- **DOCUMENT SECTION**
I did spend a first night aboard and it was so comfortable with all the cushions. The cushions also provide insulation from the cold of the Strait of Magellan, Beagle Channel and the Southern Ocean.
The classic Bibler ITent. Easy to be fooled by its simple look but look a bit deeper and the brilliance of the design comes through. My Bibler has a bullet shaped vestibule. On my last voyage in Tierra del Fuego I would orient the bullet shape into the wind and hang on for sleep often a big challenge when its blowing over fifty knots for days on end.
Nice feeling to have the complexity of the build and all the head scratching modifications behind me. Now its time to test and sail the paint off the bottom before she goes in the shipping crate bound for Tierra del Fuego. In the coming weeks I will be conducting sea trials, capsize/recovery, loading and provisioning. Keiko now kicks in as we plan and begin preparing food stores for the voyage. All of this is very interesting, challenging and made all the better by the dedicated friends who have taken an interest and lend a hand. I appreciate all of you very much.

- **SUPPLIED INFORMATION**

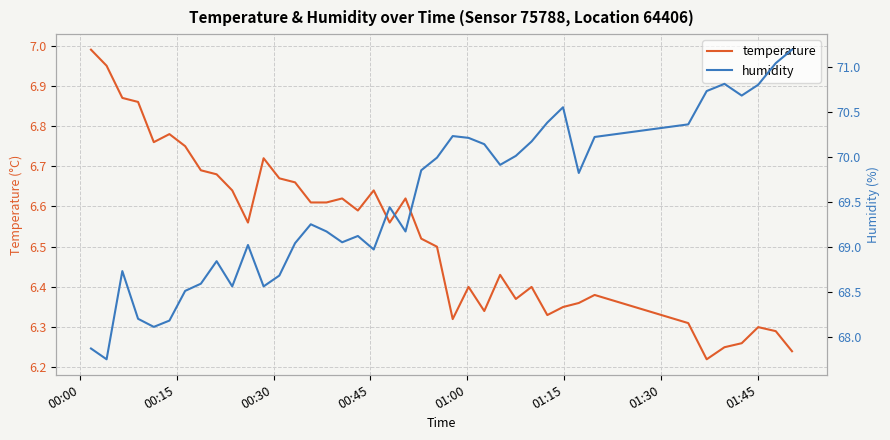

Reading right to left, list all the values displayed in this chart.

temperature: 6.2	6.3	6.3	6.3	6.2	6.2	6.3	6.4	6.4	6.3	6.3	6.4	6.4	6.4	6.3	6.4	6.3	6.5	6.5	6.6	6.6	6.6	6.6	6.6	6.6	6.6	6.7	6.7	6.7	6.6	6.6	6.7	6.7	6.8	6.8	6.8	6.9	6.9	7.0	7.0
humidity: 71.2	71.0	70.8	70.7	70.8	70.7	70.4	70.2	69.8	70.5	70.4	70.2	70.0	69.9	70.1	70.2	70.2	70.0	69.8	69.2	69.4	69.0	69.1	69.0	69.2	69.2	69.0	68.7	68.6	69.0	68.6	68.8	68.6	68.5	68.2	68.1	68.2	68.7	67.8	67.9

- **PROMPT**
Reproduce the Tierra del Fuego sailing text word for word, everything from "The classic Bibler" down to "days on end.".

- **SOLUTION FOR THIS PROBLEM**
The classic Bibler ITent. Easy to be fooled by its simple look but look a bit deeper and the brilliance of the design comes through. My Bibler has a bullet shaped vestibule. On my last voyage in Tierra del Fuego I would orient the bullet shape into the wind and hang on for sleep often a big challenge when its blowing over fifty knots for days on end.